The second squadron, under Lieutenant Colonel Hamilton, was already setting down in their Landing Zone away to the west. The first choppers had disgorged their troops, who’d formed up just below a ridgeline overlooking Complex B.
Harry switched his view to a live feed of his squadron’s own LZ, overlaid with tactical and threat assessment data. They would be setting down another six hundred meters away, in a large field to the south.
The copilot’s voice cut in. “Strobe sighted. Verifying.”
An infrared strobe had just lit up, identifying the LZ, and Harry knew that the Big Eye had just focused at least half of its lenses and sensors on that area. All being well, one of Claudel’s Resistance cells would be down there, ready to lead them in. If that didn’t check out, and the Intel Division back on the Trident decided that the contact had been compromised, the area would be hosed down with autocannon and rocket fire, and they would move on to an alternative LZ.
He could sense Claudel’s tension next to him. “It is okay?” she asked.
Harry waited for the signal from the Trident.
The strobe kept flashing.
“It is okay?” she repeated. “Oui?”
A green ALL CLEAR finally appeared in his HUD.
“Oui,” he answered. “Lock and load, gentlemen. And mademoiselle, of course.”
Claudel smiled brilliantly as she prepped her old Sten gun with a metallic kerrchunk. Her white teeth and bright green eyes were quite arresting, even in the red light of the cabin. Harry checked himself, grinding down on a spark of attraction. He normally didn’t feel like getting a leg over until well after an op. But this had been happening a lot since his inserts had run out of neurochem inhibitor.
Oh well, perhaps if he lived…
“One minute.”
Suddenly they dipped and swooped to the right, leaving his stomach where it had been somewhere above them. The combat chief hit a switch, and the rear door of the Chinook opened with a slow, heavy whirring noise.

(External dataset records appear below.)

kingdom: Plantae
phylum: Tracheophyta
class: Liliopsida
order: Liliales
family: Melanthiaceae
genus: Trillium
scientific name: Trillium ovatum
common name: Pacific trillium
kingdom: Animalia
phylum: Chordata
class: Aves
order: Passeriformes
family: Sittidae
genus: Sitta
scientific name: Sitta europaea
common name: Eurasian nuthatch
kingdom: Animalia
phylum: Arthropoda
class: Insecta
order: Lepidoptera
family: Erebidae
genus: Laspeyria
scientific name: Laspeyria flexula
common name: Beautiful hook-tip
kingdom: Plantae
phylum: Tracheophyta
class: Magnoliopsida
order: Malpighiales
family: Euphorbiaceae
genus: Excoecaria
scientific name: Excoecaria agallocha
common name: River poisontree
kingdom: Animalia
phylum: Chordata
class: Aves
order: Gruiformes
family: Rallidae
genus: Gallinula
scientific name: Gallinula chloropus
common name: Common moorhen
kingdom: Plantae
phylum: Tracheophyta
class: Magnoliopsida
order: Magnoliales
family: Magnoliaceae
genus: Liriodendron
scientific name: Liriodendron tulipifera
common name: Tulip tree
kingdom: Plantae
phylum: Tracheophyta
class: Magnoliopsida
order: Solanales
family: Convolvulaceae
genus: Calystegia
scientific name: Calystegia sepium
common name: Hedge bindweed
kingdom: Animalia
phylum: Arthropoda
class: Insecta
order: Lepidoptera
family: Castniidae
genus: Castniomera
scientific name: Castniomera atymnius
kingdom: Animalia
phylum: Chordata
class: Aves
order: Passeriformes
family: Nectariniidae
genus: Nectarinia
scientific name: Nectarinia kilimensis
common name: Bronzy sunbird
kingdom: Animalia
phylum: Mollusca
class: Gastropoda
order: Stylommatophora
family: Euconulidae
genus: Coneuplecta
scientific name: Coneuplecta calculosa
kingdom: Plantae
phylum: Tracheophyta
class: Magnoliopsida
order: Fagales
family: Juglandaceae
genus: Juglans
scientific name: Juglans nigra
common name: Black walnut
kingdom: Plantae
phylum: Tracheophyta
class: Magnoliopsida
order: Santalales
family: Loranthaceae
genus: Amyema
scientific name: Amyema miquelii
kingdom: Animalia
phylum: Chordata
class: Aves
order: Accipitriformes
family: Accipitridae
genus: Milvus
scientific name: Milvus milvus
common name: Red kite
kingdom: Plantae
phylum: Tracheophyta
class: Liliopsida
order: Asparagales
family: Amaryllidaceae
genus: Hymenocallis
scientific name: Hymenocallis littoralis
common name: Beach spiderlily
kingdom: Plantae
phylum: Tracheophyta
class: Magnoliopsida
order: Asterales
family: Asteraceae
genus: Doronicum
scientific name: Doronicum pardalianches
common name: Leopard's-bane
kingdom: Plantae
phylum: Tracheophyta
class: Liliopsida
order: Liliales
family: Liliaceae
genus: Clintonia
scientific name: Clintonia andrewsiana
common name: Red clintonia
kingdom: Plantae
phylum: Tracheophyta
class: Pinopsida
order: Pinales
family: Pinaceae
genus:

Dozens of people back in England were watching the ground below, alert for the slightest hint of a trap, but even so Harry was glad to see the chief giving it a severe eyeballing himself. That sort of attention to detail was how you got to be an old veteran rather than one of the poor fucking glorious dead.
A sick shudder ran through his body, a momentary aberration he recognized from the three or four times he’d experienced it before. It felt like a premonition of his death, but he suspected it was just a deep-body realization of his mortality.
After all, he was still alive, despite the previous visitations.
He noticed Claudel making the sign of the cross and whispering what looked like a Hail Mary. Of his own men, he could see four who were making their own peace with God, but like the remainder of his troop-and Captain Ronsard-Harry drove away his demons with a last equipment check.
“Thirty seconds,” the crew chief called out.
The pilot wiped out almost all of their forward momentum, dropping them into a hover over the thick grass of the field. Harry could see cows gallumphing away in fear. A good sign. The chopper assumed its landing attitude, with the nose elevated so that the rear wheels would touch down first.
The chief and his two offsiders stood at the rear door, scanning the ground closely.
“Clear left!”
“Clear right!”
“Clear in the arse, guv!”
They began the last few meters of their descent. Nobody was praying now. Everyone had their warrior’s mask firmly in place beneath the greasepaint and night vision goggles. Harry hooked an arm through his pack, getting ready to go. In his headphones, the copilot counted them in to touchdown.
“…four, three, two, one, down.”
The front wheels struck ground. The chopper jumped forward a meter or two, then came to rest.
As soon as he felt the soft bump, Harry was up. They all rose as one, some more gracefully than others, who were caught off-balance and wobbled slightly as they hauled up their packs. Everyone dropped into an old-fashioned runner’s stance: legs bent, knees flexing, ready for the starter’s pistol. The chief pulled on a lever, dropping the tailgate onto the ground.
“Go, go, go.”
The members of the heavy-weapon team ran out first, dropping to the ground, ready to start laying fire on the enemy if he had somehow gone undetected. Two by two, the remainder of the troop charged out behind them.
“Good luck, Your Highness,” Anjela Claudel said.
“Vive la France,” Harry replied.
They moved out into the night.
6
D-DAY + 8. 11 MAY 1944. 0341 HOURS.
DONZENAC MISSILE FACILITY, SOUTH-CENTRAL FRANCE.
No plan survives contact with the enemy. Harry was going to have that tattooed on his arse if he survived this right fucking teddy bear’s picnic.